- Born: 1969
- Other names: Maama Alice
- Citizenship: Ugandan
- Education: PhD, Masters in Education management, Bachelors in education, Diploma in education
- Occupation: Lecturer
- Employer(s): Mbarara University, Bishop Stuart University

= Alice Mwesigwa =

Ugandan educator, lecturer

Alice Mwesigwa (born 1969) is a Ugandan teacher and lecturer at Bishop Stuart University and Mbarara University of Science and Technology. As a teacher, she taught in many secondary schools including Ntare School Mbarara. Dr. Alice is a mother and a wife to Bishop Sheldon Mwesigwa of Ankole diocese.

== Education background ==
Alice Mwesigwa holds a PhD in Education Administration and Planning from Dar es salaam University, a Masters of Education Management and planning from University of Leeds, Bachelors in Education from Makerere University and a Diploma in Education from ITEK-Kyambogo.

== Career ==
Alice Mwesigwa started her career as a teacher in 1992 when she was posted to Kibubura Girls' School where she was appointed the patron Scripture Union. In 1995, Alice joined Ntare School where she was put in Charge of Chapel affairs.

In 2002, After Alice had finished her Masters in Education Management and Planning, she started her career as a lecturer at Uganda Christian University.
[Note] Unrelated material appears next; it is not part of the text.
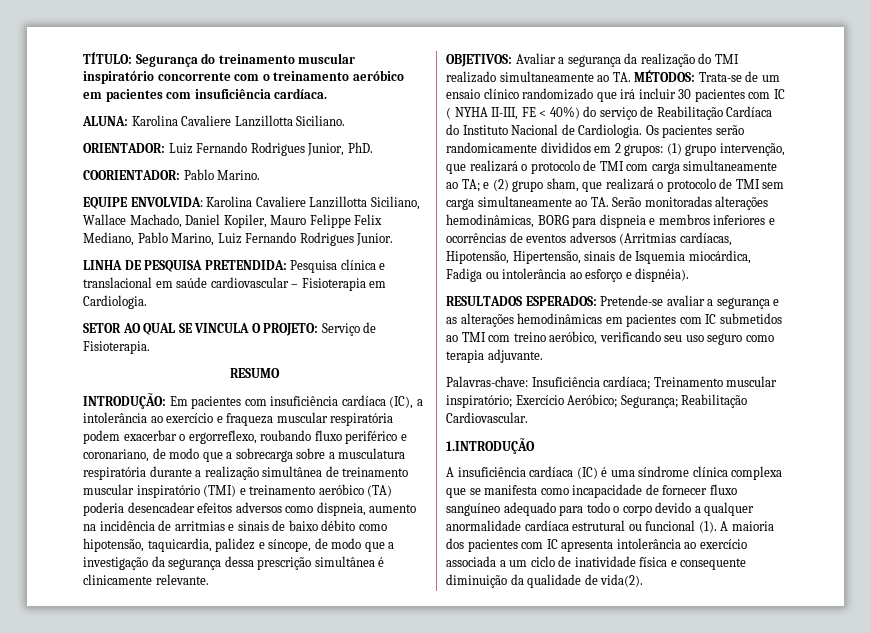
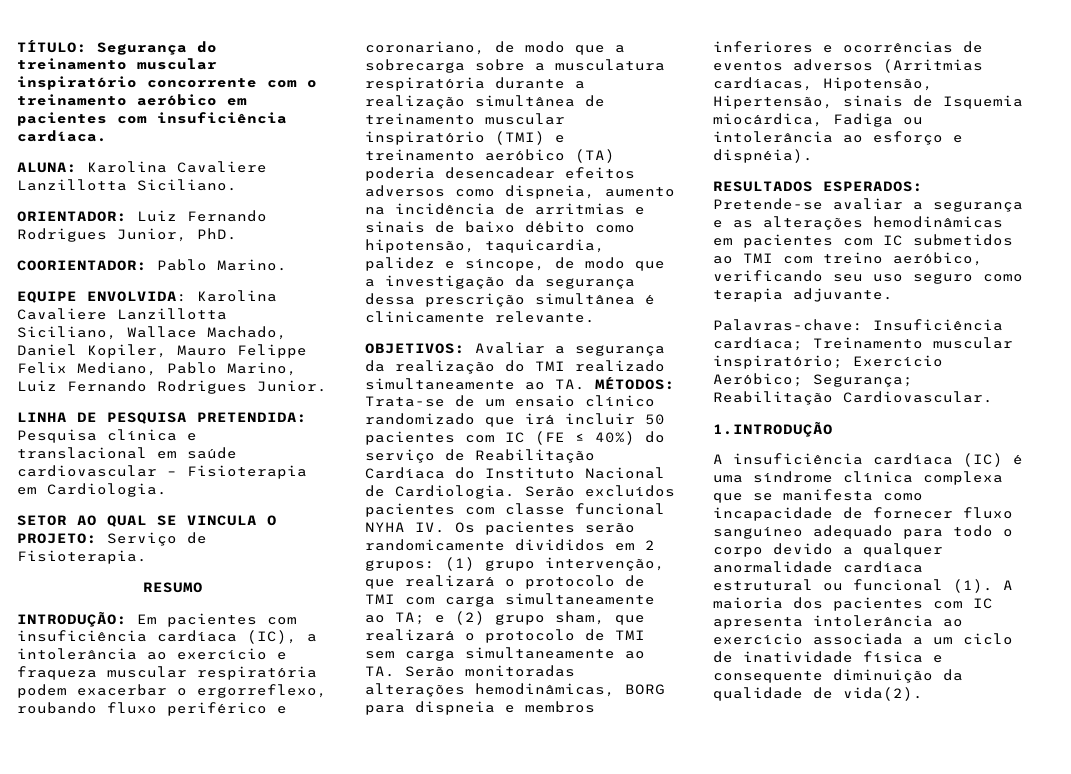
[678,89,785,102] [446,107,547,120] 30 pacientes com IC ( NYHA II-III, FE < -> [645,414,665,425] [365,431,585,445] 50 pacientes com IC (FE ≤
(643, 131) none -> [525,485,675,497] [365,503,665,517] [365,522,445,533] Serão excluídos pacientes com classe funcional NYHA IV.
Alice lecturers at Bishop Stuart University and Mbarara University of Science and Technology where she mentors students spiritually and offers counselling services which has earned her a name Maama Alice among her students.

Alice is also the president Mothers' Union Ankole diocese, vice president Mothers' Union Church of Uganda Province, Chairperson publications and communication committee at Church of Uganda Province, Member of the Church of Uganda Provincial Assembly, and also the Provincial Assembly standing committee member.